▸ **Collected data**
((

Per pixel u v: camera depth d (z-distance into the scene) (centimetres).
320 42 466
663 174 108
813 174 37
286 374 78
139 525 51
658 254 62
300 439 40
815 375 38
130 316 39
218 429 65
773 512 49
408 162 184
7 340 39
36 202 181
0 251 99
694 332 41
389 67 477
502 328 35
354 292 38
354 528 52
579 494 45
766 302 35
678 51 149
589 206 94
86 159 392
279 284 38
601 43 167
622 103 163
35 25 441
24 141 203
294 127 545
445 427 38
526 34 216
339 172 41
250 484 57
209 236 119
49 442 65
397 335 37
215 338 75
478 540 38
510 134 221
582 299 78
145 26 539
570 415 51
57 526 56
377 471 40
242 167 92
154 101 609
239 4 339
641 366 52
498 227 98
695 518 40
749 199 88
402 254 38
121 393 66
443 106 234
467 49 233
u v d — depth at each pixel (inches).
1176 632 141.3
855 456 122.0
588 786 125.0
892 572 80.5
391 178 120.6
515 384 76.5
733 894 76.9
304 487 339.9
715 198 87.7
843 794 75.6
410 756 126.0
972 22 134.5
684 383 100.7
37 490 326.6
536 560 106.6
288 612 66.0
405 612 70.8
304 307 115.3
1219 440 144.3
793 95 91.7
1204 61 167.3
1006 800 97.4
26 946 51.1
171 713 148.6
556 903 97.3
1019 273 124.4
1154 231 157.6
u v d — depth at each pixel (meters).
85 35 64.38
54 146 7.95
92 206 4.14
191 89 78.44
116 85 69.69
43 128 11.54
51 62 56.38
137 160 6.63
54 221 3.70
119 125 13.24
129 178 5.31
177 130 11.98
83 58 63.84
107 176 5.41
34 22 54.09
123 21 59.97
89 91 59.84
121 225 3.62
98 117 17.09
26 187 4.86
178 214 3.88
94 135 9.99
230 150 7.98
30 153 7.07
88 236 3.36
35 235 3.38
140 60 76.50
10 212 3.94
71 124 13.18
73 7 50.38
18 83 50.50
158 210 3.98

))
((

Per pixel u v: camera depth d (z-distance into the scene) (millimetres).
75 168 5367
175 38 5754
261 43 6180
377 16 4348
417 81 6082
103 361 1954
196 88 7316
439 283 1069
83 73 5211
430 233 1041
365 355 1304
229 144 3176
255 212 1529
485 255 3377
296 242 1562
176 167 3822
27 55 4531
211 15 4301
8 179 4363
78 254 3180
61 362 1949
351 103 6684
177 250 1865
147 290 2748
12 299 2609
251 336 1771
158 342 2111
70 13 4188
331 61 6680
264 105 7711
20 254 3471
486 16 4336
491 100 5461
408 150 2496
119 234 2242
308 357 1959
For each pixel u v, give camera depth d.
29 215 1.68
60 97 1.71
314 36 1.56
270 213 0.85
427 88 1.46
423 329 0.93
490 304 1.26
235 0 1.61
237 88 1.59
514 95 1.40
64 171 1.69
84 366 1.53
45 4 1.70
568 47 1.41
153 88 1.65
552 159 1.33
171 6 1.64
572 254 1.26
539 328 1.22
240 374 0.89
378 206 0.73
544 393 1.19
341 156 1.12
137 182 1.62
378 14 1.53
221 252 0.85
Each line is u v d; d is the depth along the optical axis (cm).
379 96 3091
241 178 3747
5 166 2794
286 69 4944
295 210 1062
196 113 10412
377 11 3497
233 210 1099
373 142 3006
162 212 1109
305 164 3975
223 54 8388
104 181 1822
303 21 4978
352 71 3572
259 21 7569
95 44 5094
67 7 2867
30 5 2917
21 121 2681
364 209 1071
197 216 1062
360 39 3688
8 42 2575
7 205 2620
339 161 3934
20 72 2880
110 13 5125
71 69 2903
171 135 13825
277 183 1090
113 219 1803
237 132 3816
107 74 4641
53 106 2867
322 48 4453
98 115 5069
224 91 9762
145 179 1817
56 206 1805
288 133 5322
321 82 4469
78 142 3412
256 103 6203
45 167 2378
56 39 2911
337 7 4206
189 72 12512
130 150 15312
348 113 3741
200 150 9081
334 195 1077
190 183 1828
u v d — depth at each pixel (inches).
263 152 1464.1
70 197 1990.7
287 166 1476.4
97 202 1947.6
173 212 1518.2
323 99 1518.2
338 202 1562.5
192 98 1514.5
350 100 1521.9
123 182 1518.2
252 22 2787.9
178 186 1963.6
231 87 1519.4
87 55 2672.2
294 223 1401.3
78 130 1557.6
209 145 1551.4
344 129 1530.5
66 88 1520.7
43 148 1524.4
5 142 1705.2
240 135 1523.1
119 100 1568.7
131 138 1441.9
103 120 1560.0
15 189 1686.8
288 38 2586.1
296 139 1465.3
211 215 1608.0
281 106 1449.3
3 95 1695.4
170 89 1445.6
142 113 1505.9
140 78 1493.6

))
((

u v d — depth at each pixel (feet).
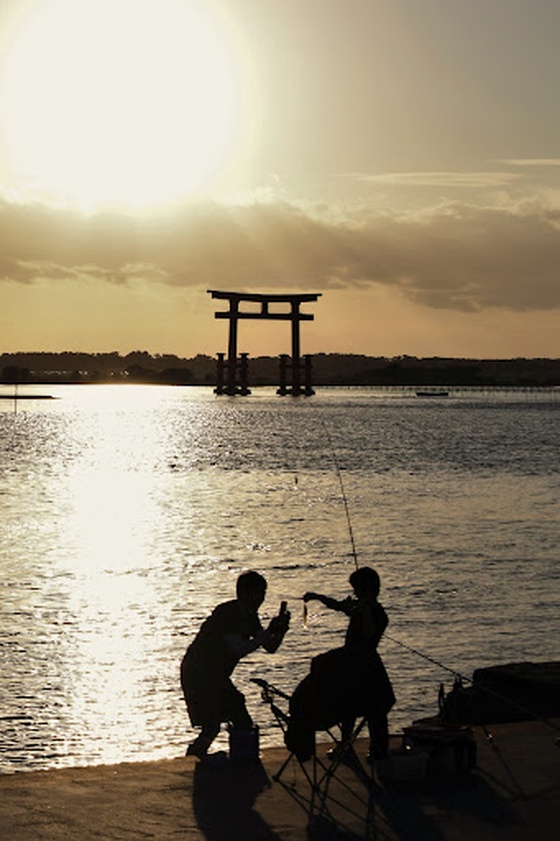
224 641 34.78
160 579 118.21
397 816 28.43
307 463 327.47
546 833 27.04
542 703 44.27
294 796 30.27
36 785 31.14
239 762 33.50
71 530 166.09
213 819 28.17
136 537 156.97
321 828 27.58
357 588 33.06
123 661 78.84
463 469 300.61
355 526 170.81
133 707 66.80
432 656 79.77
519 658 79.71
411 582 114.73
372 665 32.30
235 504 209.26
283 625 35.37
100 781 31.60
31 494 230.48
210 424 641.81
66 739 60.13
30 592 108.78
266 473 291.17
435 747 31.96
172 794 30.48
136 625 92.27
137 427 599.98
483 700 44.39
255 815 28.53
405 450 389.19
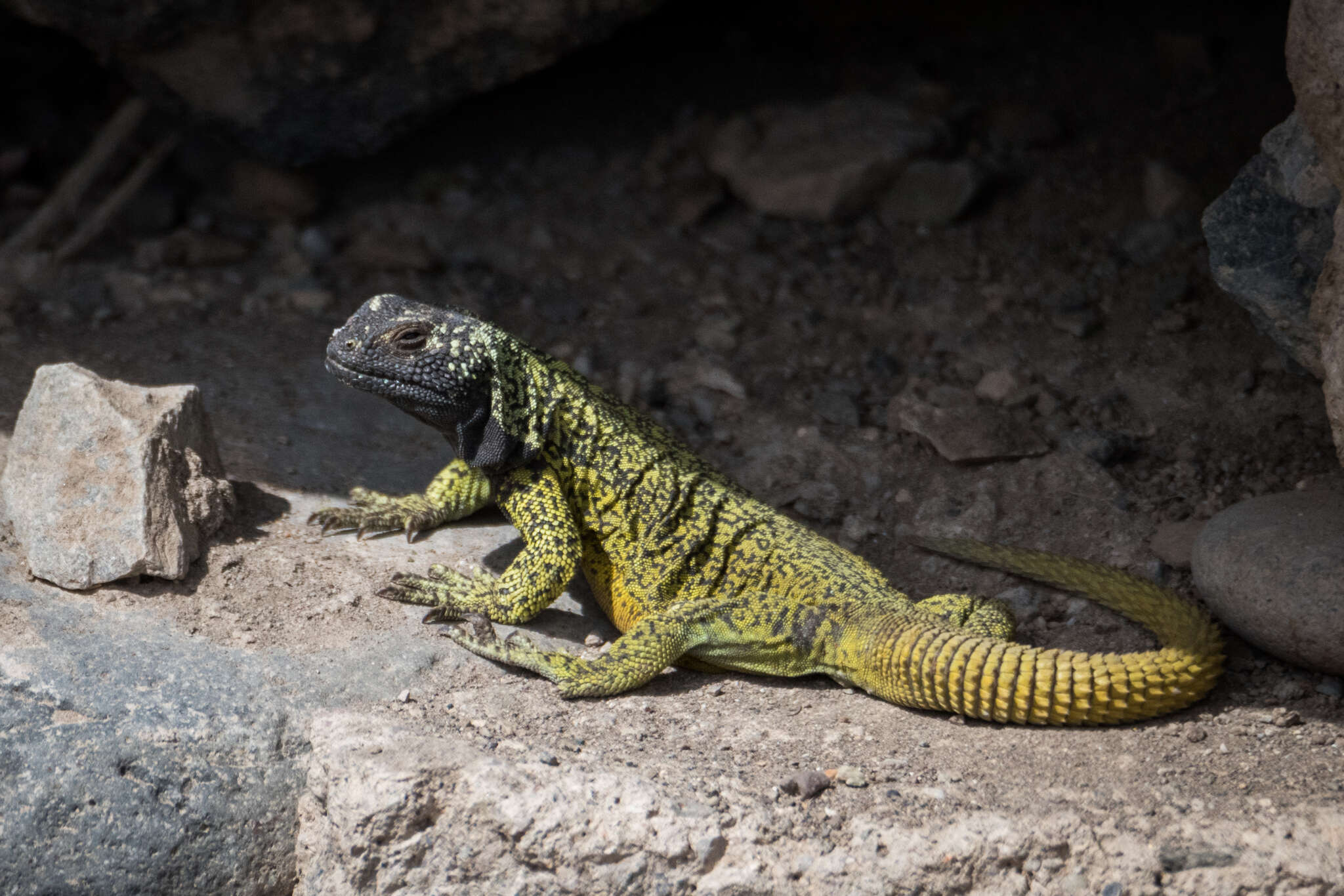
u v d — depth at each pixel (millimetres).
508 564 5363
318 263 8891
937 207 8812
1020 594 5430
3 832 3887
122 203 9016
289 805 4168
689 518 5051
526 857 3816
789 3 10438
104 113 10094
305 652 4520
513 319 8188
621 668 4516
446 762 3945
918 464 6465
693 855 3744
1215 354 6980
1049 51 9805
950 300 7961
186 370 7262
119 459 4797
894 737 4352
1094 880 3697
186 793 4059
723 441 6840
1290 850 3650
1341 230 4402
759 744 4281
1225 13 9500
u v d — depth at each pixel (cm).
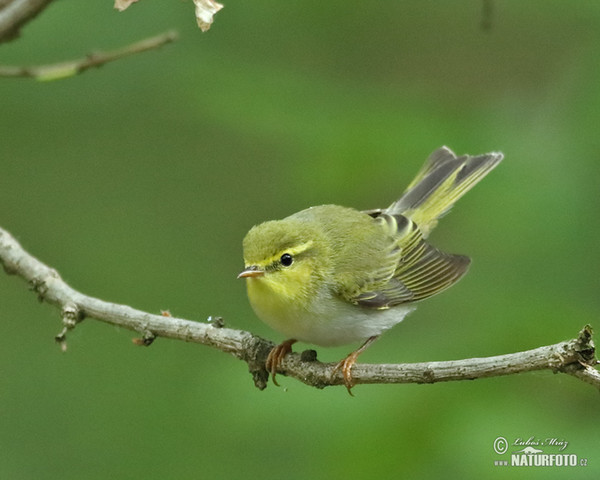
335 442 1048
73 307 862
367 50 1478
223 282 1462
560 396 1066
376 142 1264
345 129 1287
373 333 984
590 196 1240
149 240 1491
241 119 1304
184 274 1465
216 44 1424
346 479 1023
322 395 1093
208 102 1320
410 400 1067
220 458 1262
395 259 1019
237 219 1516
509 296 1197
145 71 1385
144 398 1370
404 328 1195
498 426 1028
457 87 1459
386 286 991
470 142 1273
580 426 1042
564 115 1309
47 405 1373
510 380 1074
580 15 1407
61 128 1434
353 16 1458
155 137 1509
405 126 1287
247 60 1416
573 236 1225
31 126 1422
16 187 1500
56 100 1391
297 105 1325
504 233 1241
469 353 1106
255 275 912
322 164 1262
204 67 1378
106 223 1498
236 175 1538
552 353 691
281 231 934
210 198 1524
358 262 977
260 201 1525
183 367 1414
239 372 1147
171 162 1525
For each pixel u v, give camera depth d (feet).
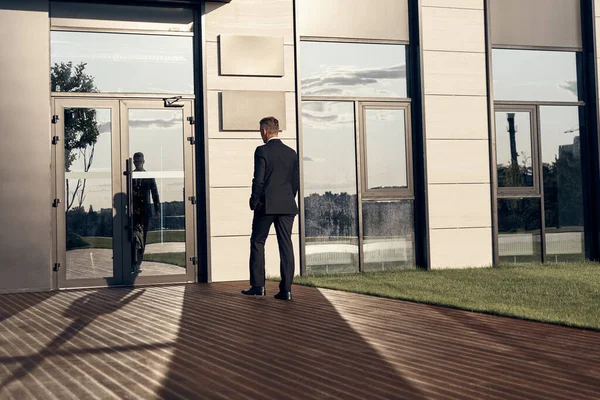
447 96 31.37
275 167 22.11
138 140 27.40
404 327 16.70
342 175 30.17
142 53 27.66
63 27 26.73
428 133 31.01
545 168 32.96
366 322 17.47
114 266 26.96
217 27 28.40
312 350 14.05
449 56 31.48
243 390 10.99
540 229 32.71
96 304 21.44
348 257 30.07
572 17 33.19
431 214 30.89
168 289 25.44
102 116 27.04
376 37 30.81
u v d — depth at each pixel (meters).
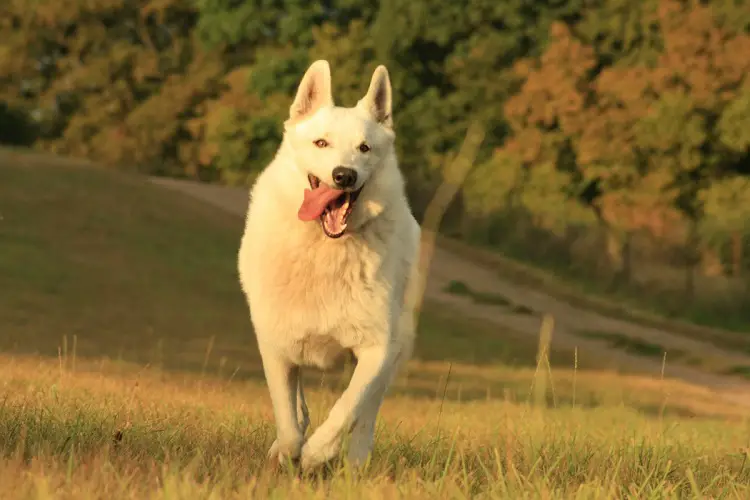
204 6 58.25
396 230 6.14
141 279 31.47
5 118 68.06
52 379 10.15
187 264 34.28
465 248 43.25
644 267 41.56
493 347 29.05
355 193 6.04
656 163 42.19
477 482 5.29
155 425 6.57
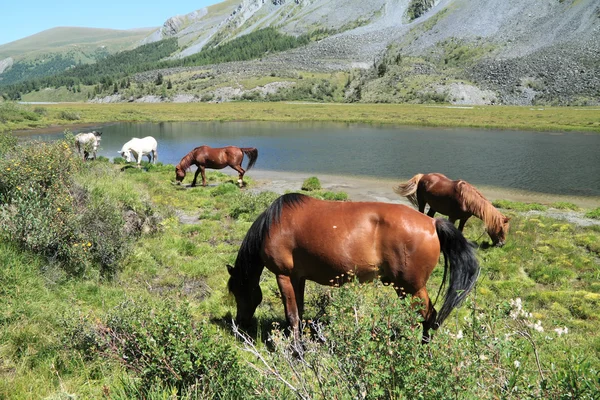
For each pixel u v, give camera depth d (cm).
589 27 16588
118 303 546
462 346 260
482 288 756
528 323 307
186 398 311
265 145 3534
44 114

))

▸ **Task to complete**
Which of the lines above contain "give"? Return them all.

▸ **Expected answer**
For each pixel u v, give camera depth d.
For each pixel u v, give camera depth d (feet).
For each pixel u v, give camera depth d (cm).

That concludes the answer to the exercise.